Monday, June 3, 2013

Take a Load Off Scotty (Laos)

We are all born ignorant, but one must work hard to remain stupid” - Benjamin Franklin


The roads in Laos are troublesome; trouble because of their insistence on existing in a constant state of twists and turns, and some because there are so few. In fact, on the 28 hour bus ride from Hanoi to Luang Prabang, Laos, I only ever saw the one. And, the road made me look for the others, what's more. It wouldn't dream of letting me dream myself or get any sort of meaningful rest without jostling me from my reclined bed, abruptly, to the ceiling of the bus in jerking fashion every three minutes. A kangaroo would've had enough with all the hopping. A toad would've cursed the ride. Perhaps the long road to Hell is on a bus like this one. Perhaps Hell is just one long road on a bus like this one - utter agony, supreme misery, eternal anguish! Very well, the episode came to an end, and elation soon followed.


My first few days in Luang Prabang were spent recovering from some form of ailment. Exactly what I don't know. The long list of possibilities in this part of the world could compete in marathon with Rip Van Winkle's beard, or Rapunzel's hair. Recovery allowed me the time to think of all the important things there are to think about in life. Like why do they use so many zeros in the currencies of Southeast Asian countries? 21,000 Vietnam Dong, 7,000 Laos Kip, and 4,000 Cambodia Riel all equal one U.S Dollar. Who is purchasing something for a Dong, or 10 Dong, or even 100 Dong? Can one actually purchase anything with these denominations? I'm not sure it can be done. The lowest note I saw was 1,000 Dong. Why, the zeros on the thing are useless! They are purposeless, and a nuisance. When one takes out a note to pay for a bill, he has to stare at the thing as if he is undressing it with his eyes, or trying to hypnotize it, and then carefully count the zeros to make sure he is paying 10,000 Dong and not 100,000 Dong. And, if the mistake is made and the 100,000 note is given, he can be sure the mistake will not be amended by the individual receiving the money. Such a thing would be too much to hope for – not in this realm of Asia; not where forgiveness for follies is forgotten fully. No, instead he takes his time and counts delicately, and then recounts. If drinking is involved, he miscounts, or can't see the zeros at all, or doesn't have the patience to care about them anyways. it can be estimated that 100 percent of tourists have left a Southeast Asian country overpaying at least once. Damn! We are cattle, and have a fascinating way of being roped. Every time I feel I have managed to safely navigate the choppy waters of negotiation, I realize I could have sailed easier through another channel, and got the thing for a lesser price. No matter, all the currency mistakes and poorly bargained deals are negligible to the Western wallet, though not insignificant to Western pride, it must be known.
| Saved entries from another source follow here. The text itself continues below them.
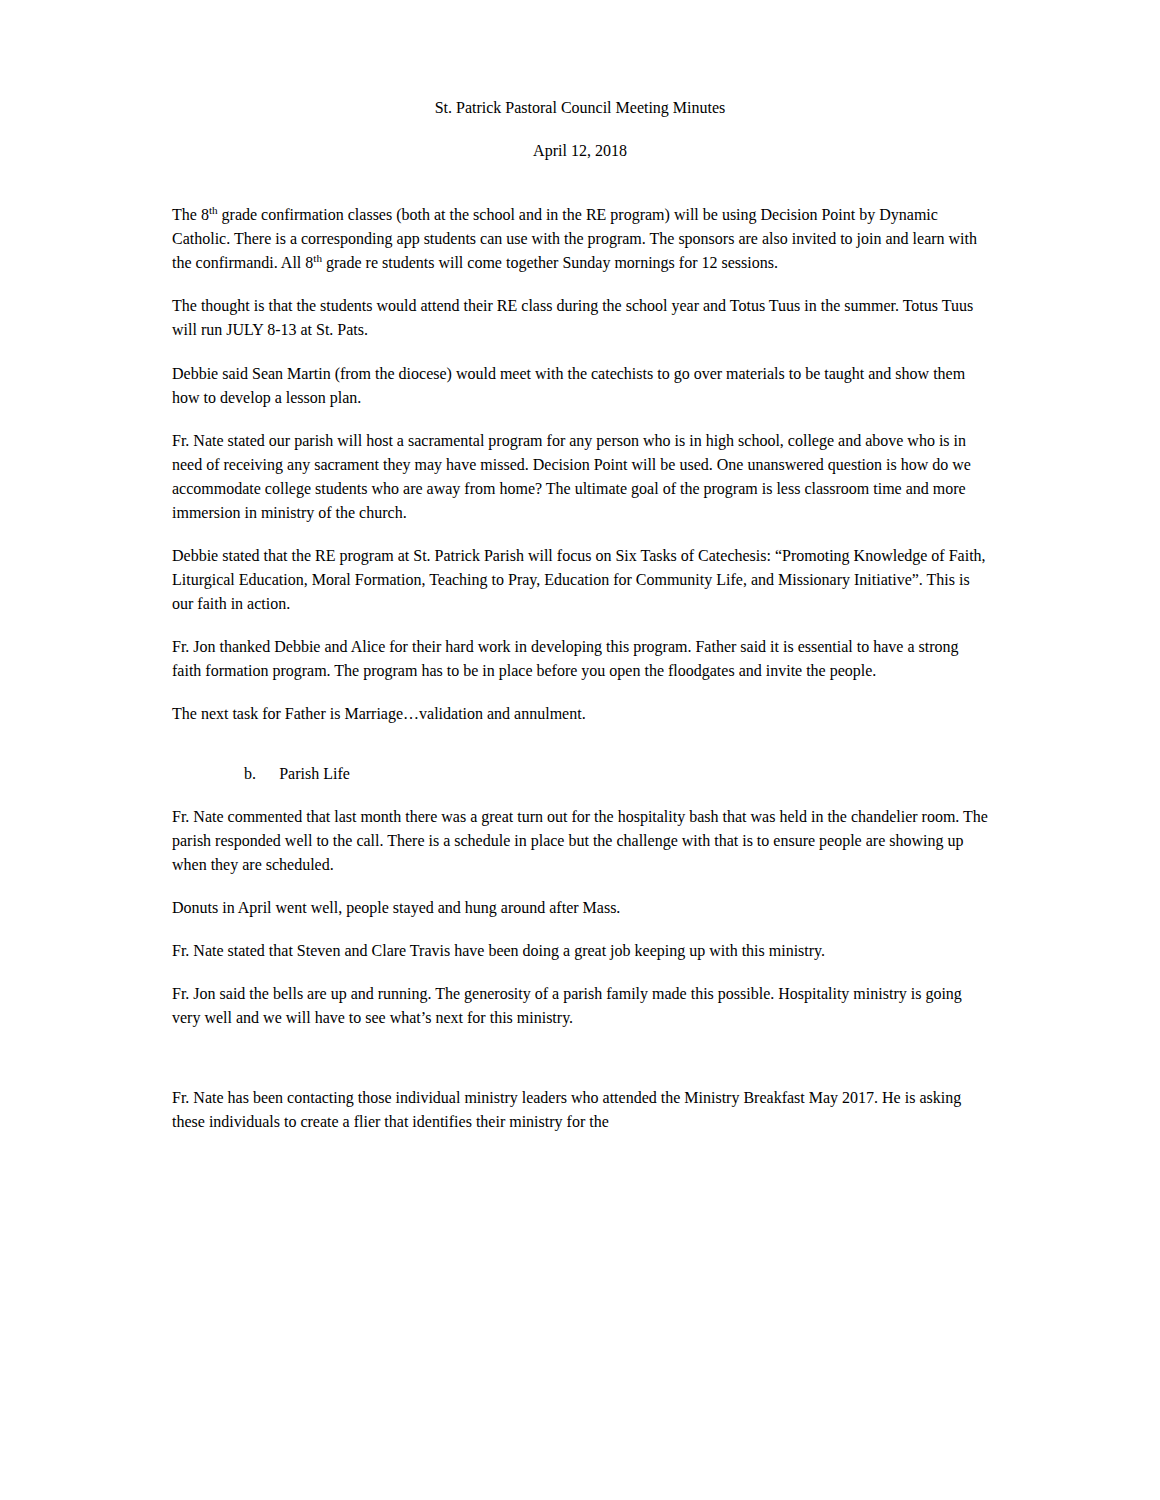St. Patrick Pastoral Council Meeting Minutes
April 12, 2018
The 8th grade confirmation classes (both at the school and in the RE program) will be using Decision Point by Dynamic Catholic. There is a corresponding app students can use with the program. The sponsors are also invited to join and learn with the confirmandi. All 8th grade re students will come together Sunday mornings for 12 sessions.
The thought is that the students would attend their RE class during the school year and Totus Tuus in the summer. Totus Tuus will run JULY 8-13 at St. Pats.
Debbie said Sean Martin (from the diocese) would meet with the catechists to go over materials to be taught and show them how to develop a lesson plan.
Fr. Nate stated our parish will host a sacramental program for any person who is in high school, college and above who is in need of receiving any sacrament they may have missed. Decision Point will be used. One unanswered question is how do we accommodate college students who are away from home? The ultimate goal of the program is less classroom time and more immersion in ministry of the church.
Debbie stated that the RE program at St. Patrick Parish will focus on Six Tasks of Catechesis: “Promoting Knowledge of Faith, Liturgical Education, Moral Formation, Teaching to Pray, Education for Community Life, and Missionary Initiative”. This is our faith in action.
Fr. Jon thanked Debbie and Alice for their hard work in developing this program. Father said it is essential to have a strong faith formation program. The program has to be in place before you open the floodgates and invite the people.
The next task for Father is Marriage…validation and annulment.
b. Parish Life
Fr. Nate commented that last month there was a great turn out for the hospitality bash that was held in the chandelier room. The parish responded well to the call. There is a schedule in place but the challenge with that is to ensure people are showing up when they are scheduled.
Donuts in April went well, people stayed and hung around after Mass.
Fr. Nate stated that Steven and Clare Travis have been doing a great job keeping up with this ministry.
Fr. Jon said the bells are up and running. The generosity of a parish family made this possible. Hospitality ministry is going very well and we will have to see what’s next for this ministry.
Fr. Nate has been contacting those individual ministry leaders who attended the Ministry Breakfast May 2017. He is asking these individuals to create a flier that identifies their ministry for the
Luang Prabang is the most peaceful place within hundreds of miles in any direction, this is a fact of the world. It is a shepherd to the ever-traveling Mekong River. Mostly, it guides the river down to the south, but sometimes it sends a fisherman, or canoe, or slowboat out into the current to intervene in some way for itself; to gather resources like fish for food, tourists for money, or gentle paddling for tranquility. Every town or city must be a little selfish, you see. Without this drive, everyone would be living in the hills, and what then for the hills? Let us leave the hills for the meek and humble. Without them, we would have no where to go for those duty free resources. Anyway, I tried not to move much while visiting the town. Any type of work would have put my leisure in jeopardy, and I would not have that. To have that would be to have no sense. Rather, I took only short trips walking along the Mekong River or going on rides to the Kuang Si Waterfalls. These are majestic, but the name flawed. If I had been there when they were naming them, I would have surely interrupted before the decision was reached. Cascades is the more accurate term for them; I would have let them keep the “Kuang Si” part, I think; it suits them just fine. Very well, they are still superb with the name they have, I suppose. They are still bright blue with a tint of cloudy green. They still roll slowly over white limestone, and are juxtaposed by lush green jungle canopy. They are still the perfect temperature to swim in, and the perfect depth to bath in. They are still beaten by the sun all day, and by the moon all night, and they still contain all the little minnows that so eagerly pick the dead skin cells off of the human foot. In essence, they are still the same, but with a foolish name.